Cartoon aus der Pressemitteilung
Die Identity Foundation ist eine gemeinnützige Stiftung und befasst sich unter anderem mit Fragen der Personal- und Corporate Identity sowie mit dem Identitätsverständnis verschiedener Kulturräume, insbesondere in Deutschland. Eine aktuelle Studie dieser Foundation mit Namen “Deutsch-Sein im Alltag” hat festgestellt, worüber sich der Deutsche definiert: Erfindergeist, Sicherheit, Tradition und Sentimentalität.

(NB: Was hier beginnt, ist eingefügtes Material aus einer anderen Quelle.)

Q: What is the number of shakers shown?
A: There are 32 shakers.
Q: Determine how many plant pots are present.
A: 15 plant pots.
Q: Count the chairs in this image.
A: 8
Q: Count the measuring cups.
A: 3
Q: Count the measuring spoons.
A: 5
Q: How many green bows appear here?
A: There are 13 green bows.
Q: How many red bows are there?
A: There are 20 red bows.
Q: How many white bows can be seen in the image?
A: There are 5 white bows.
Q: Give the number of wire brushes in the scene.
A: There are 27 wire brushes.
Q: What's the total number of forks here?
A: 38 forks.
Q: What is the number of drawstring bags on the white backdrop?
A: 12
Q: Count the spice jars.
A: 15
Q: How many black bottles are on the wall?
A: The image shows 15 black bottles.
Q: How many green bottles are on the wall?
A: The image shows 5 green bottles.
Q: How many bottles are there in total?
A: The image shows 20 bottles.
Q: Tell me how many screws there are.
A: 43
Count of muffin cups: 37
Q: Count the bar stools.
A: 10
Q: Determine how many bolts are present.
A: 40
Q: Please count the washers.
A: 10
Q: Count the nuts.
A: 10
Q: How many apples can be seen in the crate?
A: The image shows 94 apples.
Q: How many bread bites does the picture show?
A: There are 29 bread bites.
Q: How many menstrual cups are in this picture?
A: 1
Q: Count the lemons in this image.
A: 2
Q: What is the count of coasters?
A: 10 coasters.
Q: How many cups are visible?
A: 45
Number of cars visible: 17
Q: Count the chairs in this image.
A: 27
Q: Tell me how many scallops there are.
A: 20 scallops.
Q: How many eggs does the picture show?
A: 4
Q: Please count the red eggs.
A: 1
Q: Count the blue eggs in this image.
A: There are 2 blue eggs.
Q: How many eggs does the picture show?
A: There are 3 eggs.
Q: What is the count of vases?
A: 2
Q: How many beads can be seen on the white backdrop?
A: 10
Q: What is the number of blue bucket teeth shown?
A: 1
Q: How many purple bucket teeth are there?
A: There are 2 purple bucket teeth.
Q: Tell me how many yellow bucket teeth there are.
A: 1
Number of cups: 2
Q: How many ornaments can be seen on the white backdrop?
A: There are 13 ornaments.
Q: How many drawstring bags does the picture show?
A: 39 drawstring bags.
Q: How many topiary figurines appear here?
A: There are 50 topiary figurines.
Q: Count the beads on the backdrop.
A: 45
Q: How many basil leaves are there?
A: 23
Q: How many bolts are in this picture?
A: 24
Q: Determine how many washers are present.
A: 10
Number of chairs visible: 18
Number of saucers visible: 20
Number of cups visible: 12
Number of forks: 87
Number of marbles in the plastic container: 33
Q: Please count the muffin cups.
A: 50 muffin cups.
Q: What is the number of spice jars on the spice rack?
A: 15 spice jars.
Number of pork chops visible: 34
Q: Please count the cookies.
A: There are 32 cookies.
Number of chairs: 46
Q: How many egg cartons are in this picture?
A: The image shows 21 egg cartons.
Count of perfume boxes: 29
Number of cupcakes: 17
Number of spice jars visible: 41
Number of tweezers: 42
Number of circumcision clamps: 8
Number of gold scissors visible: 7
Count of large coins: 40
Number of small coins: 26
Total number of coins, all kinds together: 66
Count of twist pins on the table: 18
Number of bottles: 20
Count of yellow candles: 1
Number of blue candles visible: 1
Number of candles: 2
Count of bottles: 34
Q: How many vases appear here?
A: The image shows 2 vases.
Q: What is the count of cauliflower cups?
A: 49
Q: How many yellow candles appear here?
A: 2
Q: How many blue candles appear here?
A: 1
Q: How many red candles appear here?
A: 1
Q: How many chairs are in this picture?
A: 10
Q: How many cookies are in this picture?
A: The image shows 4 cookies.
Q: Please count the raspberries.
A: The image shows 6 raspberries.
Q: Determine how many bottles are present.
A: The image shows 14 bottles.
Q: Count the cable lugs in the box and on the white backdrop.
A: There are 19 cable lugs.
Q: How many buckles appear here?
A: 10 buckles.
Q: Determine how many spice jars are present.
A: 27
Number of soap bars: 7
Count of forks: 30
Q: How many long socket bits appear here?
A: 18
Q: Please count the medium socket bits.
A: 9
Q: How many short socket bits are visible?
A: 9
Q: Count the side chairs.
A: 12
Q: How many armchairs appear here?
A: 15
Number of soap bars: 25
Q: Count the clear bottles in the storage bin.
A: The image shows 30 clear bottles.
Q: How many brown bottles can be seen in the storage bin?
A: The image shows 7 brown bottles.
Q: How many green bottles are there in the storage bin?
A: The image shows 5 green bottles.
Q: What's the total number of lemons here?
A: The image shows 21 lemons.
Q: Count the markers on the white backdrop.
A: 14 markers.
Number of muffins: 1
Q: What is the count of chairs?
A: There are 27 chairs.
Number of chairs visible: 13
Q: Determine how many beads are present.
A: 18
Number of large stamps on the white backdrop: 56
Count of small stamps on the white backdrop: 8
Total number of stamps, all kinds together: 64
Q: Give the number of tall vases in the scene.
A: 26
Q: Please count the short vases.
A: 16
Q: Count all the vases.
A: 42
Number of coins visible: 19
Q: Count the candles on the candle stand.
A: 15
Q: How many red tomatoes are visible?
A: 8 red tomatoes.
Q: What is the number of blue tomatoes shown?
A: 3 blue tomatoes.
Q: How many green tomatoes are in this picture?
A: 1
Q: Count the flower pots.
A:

Lt. Pressemitteilung zeigt die Studie, dass die Deutschen von einem gemeinsamen Nationalgefühl weit entfernt sind und eine festumrissene deutsche Identität für sie nicht greifbar ist. Das sehe ich auch so und bin sogar der Meinung, dass wir gar keine festumrissene Identität brauchen. Was uns gut tun würde wäre mehr Offenheit für Neues, Neugier, Risiko- und Experimentierfreude und dafür weniger Bürokratie- und Reglementierungswut. Wir sollten mehr auf die Chancen achten, und nicht überall nach Sicherheiten suchen! Soweit mein Hinweis auf die interessante Studie und mein Beitrag zum 17. Tag der Deutschen Einheit.

Mir ist übrigens heute aufgefallen, dass am Nationalfeiertag so gut wie keine Deutschlandfahnen hängen. Von der Fußball-WM müssten doch noch genügend Fahnen existieren.